Every changed file — spec.md included — is a drill-down: its row expands to the unified diff (base..HEAD), and further to the full original ↔ new content side by side, all derived from git and inlined behind native toggles (capped so a huge changeset can't bloat the page). Nothing is hidden — the whole diff and both file versions are there to jump into, no extra fetch.

The faces split by purpose — the interactive face is the eval component family, the artifact is the export. The dashboard's face is the console right pane's Eval tab (Terminal / Eval; the typed /eval board command switches to it): the THIRD scope of the ONE eval component family — the node popup reads one node, the Evals page reads the project, this tab reads this session — the same rows, the same event-detail detail, inside the SAME master-detail shell the Evals page renders (evals-view's shared EvalMasterDetail: the split, the fold-to-a-strip, the j/k walk — no session-only clone of the geometry or the keys). It fetches the LEAN model (GET /api/sessions/:id/evals — rows only, worktree-rooted, no diff enrichment, no inlined bytes) and rides the tiered loading every eval face shares: collapsed scenario rows first, evidence streamed from /api/evidence only when a row opens. It also keeps the same native reading affordances as the top-level Evals page: browser text selection inside the eval workspace is allowed, and the session console's input-focus retention must never cancel the Eval tab's mousedown defaults. Rows order by attention — and every row must be legible as WHAT it is, because a reviewer misreading the inherited baseline as the session's own output is this face's one fatal failure: blind spots lead (declared, never measured — the outstanding loss), then the session's own measurements ✦-marked (a reading is the session's own iff THIS session filed it or its codeSha is one of the branch's commits — derived from the reading, never hand-tagged; filing alone counts, else a session that measured without committing code reads as if it did nothing), then the inherited baseline — other sessions' latest readings — under an explicit divider naming it; a count chip narrows the list to the session's own alone. The rows are the DECLARED scenarios' current score, the same latest-per-scenario computation every eval face reads (each row carrying its ✓/✗, muted when stale) — a retired scenario's residual reading contributes no row. A gates strip (the same reviewPayload numbers spex session review prints — lint memoized on the checkout fingerprint, manager-cockpit) sits above; there is NO build/typecheck/test gate, because soundness is proven by measuring the real product, not by a language-specific checker. When the session has no worktree/diff the tab shows a clean empty placeholder.
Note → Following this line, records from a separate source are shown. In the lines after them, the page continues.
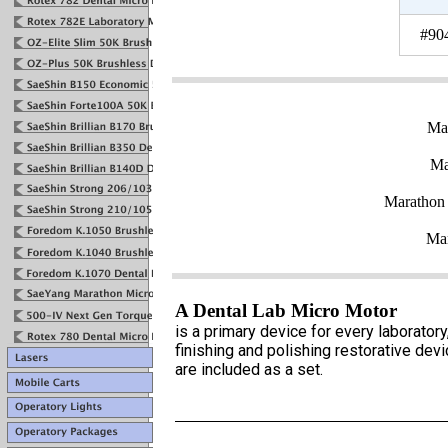
#90
Ma
Ma
Marathon
Mar
A Dental Lab Micro Motor
is a primary device for every laborato
finishing and polishing restorative de
are included as a set.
The self-contained HTML (renderExportHtml: evidence inlined as data-URIs, every changed file's diff + before/after drill-down) remains as the export artifact — CI attachments, sharing, a bare browser — behind the tab's export ↗ link (labelled as the export it is, tooltip naming the self-contained HTML report — the same GET /api/sessions/:id/evals route with ?format=html; bare, it serves the lean JSON model), and spex eval ls --session <SEL> --export (--out/--open, a backend client that works against a remote backend unchanged). Inlining everything is the right shape for a file that must stand alone, and the wrong shape for an interactive tab — that is the whole split.

The CLI mirrors the vocabulary, not just the artifact. spex eval ls --session <SEL> is the Eval tab's CLI twin: it reads the same lean /evals model and renders the same attention order as text — blind spots lead, the session's own readings ✦-marked, the inherited baseline under its named divider, an uncovered frontend node flagged — so a terminal-bound manager reads the measured loss without the dashboard. proof is no longer a user-facing word at all: the export rides the eval read as its --export flag (named for what the artifact IS — an export — not for the legacy noun), and the old spex review proof spelling is gone — a signpost names the canonical form and exits non-zero, never running (cli-surface). The read/write split stays intact: spex eval ls --session READS a session's evaluation; filing a reading remains spex eval add.